University Uses NSPE Code, Ethics Exam to Prepare Students
When Eastern Washington University’s mechanical engineering and mechanical engineering technology programs needed to boost their ethics education focus, faculty added the NSPE Code of Ethics and ethics exam as curriculum tools. A recent study examined the effectiveness of ethics education and the use of the NSPE ethics exam as an assessment tool to improve students’ understanding of professional ethics, but the results were not conclusive.
The EWU programs required a minimum of one lesson on professional ethics in each core course and a two-credit hour course that addresses ethics, contracts, and patents. The senior capstone course included an ethics module in which students had to research how professional ethics tied into their 10-year career goals and plans. Students also completed the 25-question true-false NSPE ethics exam during their freshman and senior years.
The five-year study, conducted by professors Jason Durfee and Hani Serhal Saad, assumed that the majority of students who had taken the exam in their freshman courses also completed the exam in their senior capstone course. A review of the data showed that there was not a major increase in the ethics exam scores from the freshman to senior years.

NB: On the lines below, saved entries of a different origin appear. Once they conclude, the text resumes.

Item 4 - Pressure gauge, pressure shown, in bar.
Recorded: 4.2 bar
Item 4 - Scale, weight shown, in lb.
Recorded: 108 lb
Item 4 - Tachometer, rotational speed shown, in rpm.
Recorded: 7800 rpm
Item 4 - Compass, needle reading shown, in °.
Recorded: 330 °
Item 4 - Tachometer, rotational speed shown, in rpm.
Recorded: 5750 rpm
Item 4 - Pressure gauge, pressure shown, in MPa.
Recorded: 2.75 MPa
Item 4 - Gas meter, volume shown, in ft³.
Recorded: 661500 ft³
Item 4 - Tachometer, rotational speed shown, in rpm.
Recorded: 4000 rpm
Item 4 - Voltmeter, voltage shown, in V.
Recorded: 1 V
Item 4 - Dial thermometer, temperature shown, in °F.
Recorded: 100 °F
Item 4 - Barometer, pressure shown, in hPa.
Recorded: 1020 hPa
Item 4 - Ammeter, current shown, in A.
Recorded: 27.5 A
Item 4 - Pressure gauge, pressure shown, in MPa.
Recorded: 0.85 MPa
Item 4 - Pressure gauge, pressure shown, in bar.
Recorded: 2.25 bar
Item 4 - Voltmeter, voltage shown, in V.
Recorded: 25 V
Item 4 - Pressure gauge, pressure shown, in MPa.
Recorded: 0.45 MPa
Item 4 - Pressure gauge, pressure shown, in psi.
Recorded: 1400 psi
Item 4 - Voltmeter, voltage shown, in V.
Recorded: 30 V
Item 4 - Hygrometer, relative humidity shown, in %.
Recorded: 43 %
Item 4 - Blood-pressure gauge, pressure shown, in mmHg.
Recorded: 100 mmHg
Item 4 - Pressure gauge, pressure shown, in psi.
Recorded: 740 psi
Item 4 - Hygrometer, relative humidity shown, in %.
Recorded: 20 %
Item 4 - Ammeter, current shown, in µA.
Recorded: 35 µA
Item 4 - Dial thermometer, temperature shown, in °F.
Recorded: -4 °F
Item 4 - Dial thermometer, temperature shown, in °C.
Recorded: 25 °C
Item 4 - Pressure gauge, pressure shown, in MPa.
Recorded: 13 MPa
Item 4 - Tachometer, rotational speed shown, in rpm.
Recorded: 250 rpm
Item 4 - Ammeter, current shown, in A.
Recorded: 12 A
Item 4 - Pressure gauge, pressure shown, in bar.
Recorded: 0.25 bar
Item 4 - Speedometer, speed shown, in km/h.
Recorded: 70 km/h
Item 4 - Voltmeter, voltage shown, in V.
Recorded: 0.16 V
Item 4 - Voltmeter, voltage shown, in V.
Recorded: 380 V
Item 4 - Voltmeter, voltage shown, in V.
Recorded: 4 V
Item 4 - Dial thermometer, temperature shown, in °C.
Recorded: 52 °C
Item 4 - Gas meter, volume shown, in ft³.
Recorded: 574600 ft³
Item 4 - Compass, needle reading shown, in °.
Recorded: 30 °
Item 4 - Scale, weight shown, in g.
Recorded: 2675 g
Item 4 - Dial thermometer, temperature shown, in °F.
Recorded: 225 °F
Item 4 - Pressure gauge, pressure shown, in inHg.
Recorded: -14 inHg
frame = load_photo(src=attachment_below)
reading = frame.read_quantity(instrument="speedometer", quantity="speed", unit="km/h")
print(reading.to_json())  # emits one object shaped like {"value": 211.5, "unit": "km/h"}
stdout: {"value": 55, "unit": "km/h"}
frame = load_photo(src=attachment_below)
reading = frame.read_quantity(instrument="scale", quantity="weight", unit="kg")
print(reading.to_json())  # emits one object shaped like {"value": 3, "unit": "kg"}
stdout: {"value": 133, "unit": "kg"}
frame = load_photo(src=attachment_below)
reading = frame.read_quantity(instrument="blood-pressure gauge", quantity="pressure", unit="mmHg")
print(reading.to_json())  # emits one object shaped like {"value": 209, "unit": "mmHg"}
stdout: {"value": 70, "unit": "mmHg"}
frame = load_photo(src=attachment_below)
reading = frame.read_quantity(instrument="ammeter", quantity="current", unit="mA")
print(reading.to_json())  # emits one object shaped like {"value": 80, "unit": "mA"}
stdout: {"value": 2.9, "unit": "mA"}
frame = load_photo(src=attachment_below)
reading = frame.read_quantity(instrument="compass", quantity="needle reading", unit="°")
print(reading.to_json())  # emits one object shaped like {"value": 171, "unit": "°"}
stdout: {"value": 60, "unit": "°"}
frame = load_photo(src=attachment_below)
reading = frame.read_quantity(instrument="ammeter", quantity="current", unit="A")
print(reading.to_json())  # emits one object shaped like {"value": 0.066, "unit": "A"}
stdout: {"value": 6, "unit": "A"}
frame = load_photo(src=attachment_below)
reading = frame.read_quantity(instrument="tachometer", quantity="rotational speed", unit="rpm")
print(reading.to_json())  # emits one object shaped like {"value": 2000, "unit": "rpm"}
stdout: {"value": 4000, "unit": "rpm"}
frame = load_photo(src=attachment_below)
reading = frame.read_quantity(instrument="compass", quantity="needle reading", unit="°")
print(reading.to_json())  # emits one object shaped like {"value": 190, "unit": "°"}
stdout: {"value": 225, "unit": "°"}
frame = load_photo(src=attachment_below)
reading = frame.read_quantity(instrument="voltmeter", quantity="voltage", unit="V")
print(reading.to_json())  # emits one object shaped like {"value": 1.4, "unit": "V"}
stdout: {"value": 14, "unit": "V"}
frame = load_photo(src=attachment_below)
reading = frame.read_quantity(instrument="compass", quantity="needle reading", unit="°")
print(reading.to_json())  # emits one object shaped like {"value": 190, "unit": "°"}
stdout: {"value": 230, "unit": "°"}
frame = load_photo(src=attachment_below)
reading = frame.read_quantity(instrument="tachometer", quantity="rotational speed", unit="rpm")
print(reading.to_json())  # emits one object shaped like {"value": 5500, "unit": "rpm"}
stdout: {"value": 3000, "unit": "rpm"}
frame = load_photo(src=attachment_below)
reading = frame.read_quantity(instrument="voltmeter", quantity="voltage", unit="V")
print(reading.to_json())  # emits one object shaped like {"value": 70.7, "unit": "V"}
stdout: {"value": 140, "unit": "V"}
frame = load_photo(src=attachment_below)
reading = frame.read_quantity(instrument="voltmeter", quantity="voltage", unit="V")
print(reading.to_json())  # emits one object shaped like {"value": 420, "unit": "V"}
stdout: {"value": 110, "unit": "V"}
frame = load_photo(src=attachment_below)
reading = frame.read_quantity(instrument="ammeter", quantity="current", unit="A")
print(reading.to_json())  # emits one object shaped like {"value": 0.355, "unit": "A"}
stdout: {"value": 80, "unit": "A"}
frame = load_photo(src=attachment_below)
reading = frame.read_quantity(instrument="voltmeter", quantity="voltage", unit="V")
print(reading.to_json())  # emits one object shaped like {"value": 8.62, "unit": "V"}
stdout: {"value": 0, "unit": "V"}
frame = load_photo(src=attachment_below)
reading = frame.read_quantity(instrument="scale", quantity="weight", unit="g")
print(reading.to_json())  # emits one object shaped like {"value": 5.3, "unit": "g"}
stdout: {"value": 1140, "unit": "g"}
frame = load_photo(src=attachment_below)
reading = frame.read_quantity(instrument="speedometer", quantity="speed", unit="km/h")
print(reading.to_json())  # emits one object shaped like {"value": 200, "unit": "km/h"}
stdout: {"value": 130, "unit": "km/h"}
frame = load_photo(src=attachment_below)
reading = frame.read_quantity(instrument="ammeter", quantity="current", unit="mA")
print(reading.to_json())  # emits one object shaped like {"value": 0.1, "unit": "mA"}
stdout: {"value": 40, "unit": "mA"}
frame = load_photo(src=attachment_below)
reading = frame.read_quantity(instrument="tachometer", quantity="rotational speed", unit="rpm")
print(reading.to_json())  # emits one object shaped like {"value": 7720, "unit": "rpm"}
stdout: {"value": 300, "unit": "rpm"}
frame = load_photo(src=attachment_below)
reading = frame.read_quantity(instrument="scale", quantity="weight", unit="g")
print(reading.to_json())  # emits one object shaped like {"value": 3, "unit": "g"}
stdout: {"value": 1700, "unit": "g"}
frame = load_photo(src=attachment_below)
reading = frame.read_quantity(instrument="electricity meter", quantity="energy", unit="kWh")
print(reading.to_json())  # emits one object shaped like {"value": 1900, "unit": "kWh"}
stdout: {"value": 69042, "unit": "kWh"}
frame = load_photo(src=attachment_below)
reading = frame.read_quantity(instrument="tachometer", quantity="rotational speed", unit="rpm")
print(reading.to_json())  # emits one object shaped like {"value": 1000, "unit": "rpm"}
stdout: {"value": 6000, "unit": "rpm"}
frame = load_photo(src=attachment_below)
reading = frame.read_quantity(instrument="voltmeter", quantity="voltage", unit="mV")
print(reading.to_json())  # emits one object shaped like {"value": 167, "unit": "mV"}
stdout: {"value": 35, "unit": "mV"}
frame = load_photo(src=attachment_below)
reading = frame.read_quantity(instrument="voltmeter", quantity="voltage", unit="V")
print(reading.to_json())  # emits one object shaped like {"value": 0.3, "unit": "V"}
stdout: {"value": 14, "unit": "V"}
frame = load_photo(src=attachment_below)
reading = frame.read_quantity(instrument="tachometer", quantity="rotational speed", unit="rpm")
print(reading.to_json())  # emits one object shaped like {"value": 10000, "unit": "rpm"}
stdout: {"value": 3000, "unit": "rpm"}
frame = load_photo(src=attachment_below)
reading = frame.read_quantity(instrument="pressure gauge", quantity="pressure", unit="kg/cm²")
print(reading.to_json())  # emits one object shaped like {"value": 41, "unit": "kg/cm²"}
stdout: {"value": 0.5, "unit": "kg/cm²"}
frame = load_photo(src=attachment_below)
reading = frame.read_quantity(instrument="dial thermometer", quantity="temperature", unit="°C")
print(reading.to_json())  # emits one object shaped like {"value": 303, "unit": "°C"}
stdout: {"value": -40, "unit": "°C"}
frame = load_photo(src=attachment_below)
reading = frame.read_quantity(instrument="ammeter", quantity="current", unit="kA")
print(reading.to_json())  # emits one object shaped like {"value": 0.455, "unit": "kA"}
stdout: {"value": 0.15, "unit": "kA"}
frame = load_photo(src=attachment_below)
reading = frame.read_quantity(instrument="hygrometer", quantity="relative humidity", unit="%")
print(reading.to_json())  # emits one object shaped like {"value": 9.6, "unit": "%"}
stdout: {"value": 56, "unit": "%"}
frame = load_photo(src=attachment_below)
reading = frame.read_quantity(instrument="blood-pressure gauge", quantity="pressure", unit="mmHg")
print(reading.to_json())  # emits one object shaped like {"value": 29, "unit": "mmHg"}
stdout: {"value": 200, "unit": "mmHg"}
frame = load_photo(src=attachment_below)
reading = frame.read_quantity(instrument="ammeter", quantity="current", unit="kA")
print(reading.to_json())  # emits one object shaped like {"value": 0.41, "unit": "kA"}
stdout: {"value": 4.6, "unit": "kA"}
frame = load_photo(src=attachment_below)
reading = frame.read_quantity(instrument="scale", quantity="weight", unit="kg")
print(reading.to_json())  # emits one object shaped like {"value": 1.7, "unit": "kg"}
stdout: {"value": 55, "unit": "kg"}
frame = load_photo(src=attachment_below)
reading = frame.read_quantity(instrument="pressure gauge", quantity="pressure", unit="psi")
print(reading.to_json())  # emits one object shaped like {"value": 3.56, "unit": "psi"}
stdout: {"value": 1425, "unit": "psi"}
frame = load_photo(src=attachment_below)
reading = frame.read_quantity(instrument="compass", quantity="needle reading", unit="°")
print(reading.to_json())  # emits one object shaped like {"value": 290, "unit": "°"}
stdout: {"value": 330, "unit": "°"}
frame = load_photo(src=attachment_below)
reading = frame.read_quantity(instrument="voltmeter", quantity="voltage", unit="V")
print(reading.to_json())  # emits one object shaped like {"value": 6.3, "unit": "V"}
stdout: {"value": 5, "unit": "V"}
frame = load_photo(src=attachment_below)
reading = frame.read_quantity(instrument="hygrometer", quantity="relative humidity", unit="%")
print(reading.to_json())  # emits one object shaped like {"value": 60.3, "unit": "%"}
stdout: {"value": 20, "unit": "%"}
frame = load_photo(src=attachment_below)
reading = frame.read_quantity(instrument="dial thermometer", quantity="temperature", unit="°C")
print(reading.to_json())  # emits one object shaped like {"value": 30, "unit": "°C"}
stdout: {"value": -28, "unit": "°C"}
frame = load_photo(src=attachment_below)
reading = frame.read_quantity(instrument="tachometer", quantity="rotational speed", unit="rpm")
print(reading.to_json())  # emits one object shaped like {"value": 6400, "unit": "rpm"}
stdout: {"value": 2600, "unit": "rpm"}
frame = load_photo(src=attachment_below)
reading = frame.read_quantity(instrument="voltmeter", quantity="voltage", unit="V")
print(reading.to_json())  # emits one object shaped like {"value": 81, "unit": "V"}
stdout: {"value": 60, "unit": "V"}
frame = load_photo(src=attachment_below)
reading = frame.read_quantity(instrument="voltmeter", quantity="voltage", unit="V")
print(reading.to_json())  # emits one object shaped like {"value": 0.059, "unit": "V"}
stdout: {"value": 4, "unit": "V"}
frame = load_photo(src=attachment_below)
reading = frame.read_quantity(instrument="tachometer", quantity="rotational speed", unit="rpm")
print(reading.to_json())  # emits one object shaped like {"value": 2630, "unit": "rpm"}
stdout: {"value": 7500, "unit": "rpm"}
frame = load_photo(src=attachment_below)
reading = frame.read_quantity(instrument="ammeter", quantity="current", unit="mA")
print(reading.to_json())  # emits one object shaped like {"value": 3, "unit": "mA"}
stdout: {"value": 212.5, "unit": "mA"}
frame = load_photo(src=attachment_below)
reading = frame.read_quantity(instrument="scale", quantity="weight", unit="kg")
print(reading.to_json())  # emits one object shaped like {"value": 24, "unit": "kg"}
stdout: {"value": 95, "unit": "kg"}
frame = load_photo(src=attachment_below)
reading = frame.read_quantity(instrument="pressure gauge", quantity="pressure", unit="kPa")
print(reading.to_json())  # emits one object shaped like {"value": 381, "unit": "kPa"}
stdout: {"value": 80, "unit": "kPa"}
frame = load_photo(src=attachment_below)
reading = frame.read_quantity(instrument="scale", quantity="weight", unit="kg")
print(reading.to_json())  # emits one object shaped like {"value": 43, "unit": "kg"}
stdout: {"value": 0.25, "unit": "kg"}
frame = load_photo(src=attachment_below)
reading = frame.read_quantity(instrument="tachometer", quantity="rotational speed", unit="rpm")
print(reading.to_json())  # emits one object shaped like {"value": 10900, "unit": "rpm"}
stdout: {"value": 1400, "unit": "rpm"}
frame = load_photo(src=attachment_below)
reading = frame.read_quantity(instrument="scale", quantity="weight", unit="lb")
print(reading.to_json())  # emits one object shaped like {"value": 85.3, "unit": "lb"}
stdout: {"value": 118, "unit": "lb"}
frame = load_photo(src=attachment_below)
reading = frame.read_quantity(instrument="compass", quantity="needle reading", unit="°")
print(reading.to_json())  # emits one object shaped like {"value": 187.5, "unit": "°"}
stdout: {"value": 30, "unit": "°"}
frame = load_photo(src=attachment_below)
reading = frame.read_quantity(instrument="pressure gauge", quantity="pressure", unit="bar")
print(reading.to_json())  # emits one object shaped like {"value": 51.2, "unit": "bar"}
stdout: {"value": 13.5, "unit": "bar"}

They concluded that either the NSPE ethics exam wasn’t an effective tool to assess the students’ professional ethics knowledge or the ways in which the courses were taught may not have provided sufficient information on how ethics impacts society. Students with limited experience in a professional work environment may not be able to completely understand how ethics relates to daily work activities. In addition, senior engineering students may have had competing priorities that prevented them from sufficiently preparing for the ethics exam.
Since enrollment in the mechanical engineering program has significantly increased over the past few years, the ethics education portion of the program has been revamped. The NSPE Code of Ethics and the ethics exam will continue to have a role in introducing students to professional ethics, but the exam will not be used as an assessment tool.
A course on professional licensure has also been added to the program and features a review of topics covered on the Fundamentals of Engineering Exam.